Her influence over the Stones was considerable, said The New York Times. She inspired some of their biggest hits, including "You Can't Always Get What You Want". But she was frustrated by Jagger's snobbery (the way he'd accept invitations from "any silly thing with a title and a castle") and, later, she'd describe him as overly fastidious, tight-fisted and secretly in love with Richards. Neither of them was faithful. Nevertheless, they moved in together, and when she miscarried their baby at seven months in 1968, she was plunged into despair. In 1969, within days of Jones being found dead in his swimming pool, she attempted suicide by swallowing barbiturates. It is said that her first words on coming round from a coma were "Wild horses wouldn't drag me away". This supposedly inspired the Stones' song – but Faithfull and Jagger's relationship was over. She was 23.
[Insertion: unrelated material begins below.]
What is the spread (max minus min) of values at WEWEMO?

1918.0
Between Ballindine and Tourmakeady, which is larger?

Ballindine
She had never tried heroin when she co-wrote "Sister Morphine" (for which she finally received a credit on the reissue of the Stones' "Sticky Fingers", in 1994), but by the early 1970s, she was sliding into serious drug addiction. She temporarily lost custody of Nicholas, and for two years she was homeless: living in squats and spending her days "sitting on a wall" in Soho. Then, in 1979, aided by Island Records' supremo Chris Blackwell, she made an extraordinary comeback with the post-punk album "Broken English", said Will Hodgkinson in The Times.
Marianne Faithfull was born in Hampstead in 1946. Her father, Glynn Faithfull, was a former British intelligence officer and the son of a sexologist; her mother was an Austrian baroness and dancer. The couple had married in haste, and when Marianne was six, her father left the family. Marianne grew up with her mother and grandmother in a terraced house in Reading. But her parents' colourful backgrounds had rubbed off on her, and at her convent school she read volumes of writing by Huysmans, Genet and Baudelaire, disguised as religious texts. By the age of 17, she had left school and was singing in folk clubs.
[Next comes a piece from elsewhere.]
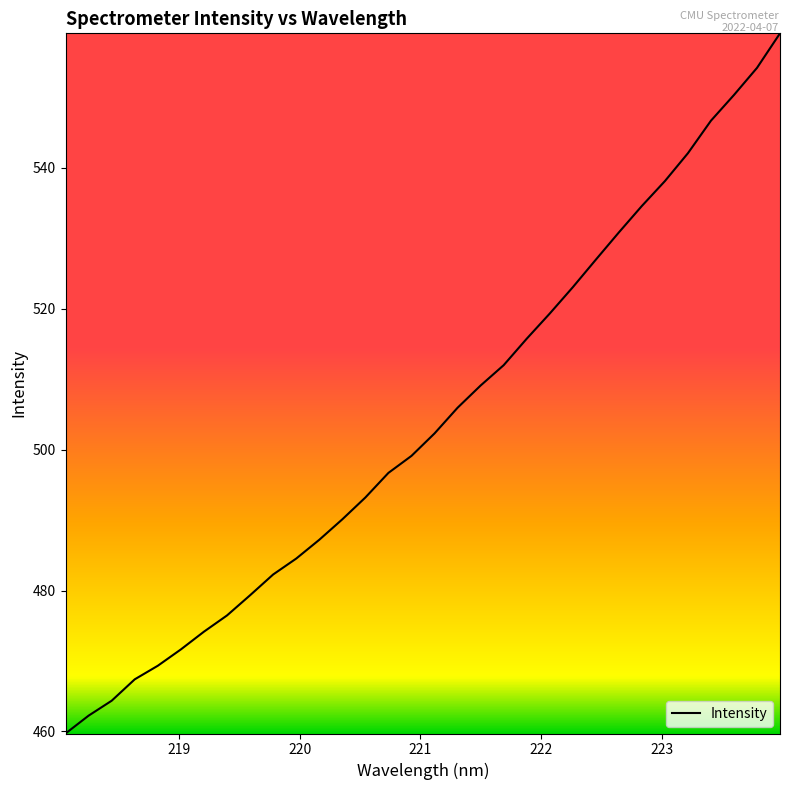

How many values are below 502?

16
She didn't manage to conquer her addictions until 1986, said The Times. There followed a period of remarkable creativity, in which she starred in "The Threepenny Opera" at the Gate Theatre in Dublin, and made several more albums. She collaborated with a range of other artists, including PJ Harvey, Nick Cave and Damon Albarn, and came to be seen by a younger generation of women as a symbol of female resilience in a sexist industry. She had surgery for breast cancer in 2006, was hospitalised with Covid in 2020, and then contracted pneumonia. Eventually, she moved into Denville Hall, the actors' retirement home. It bothered her that more than 60 years later, she was still associated with Jagger and the Swinging Sixties, said the Daily Mail. But she was philosophical about the way her life had turned out. "I could have made better choices," she said. "But when I first came to London, walking down the street, I just got this feeling that I was in the right place at the right moment."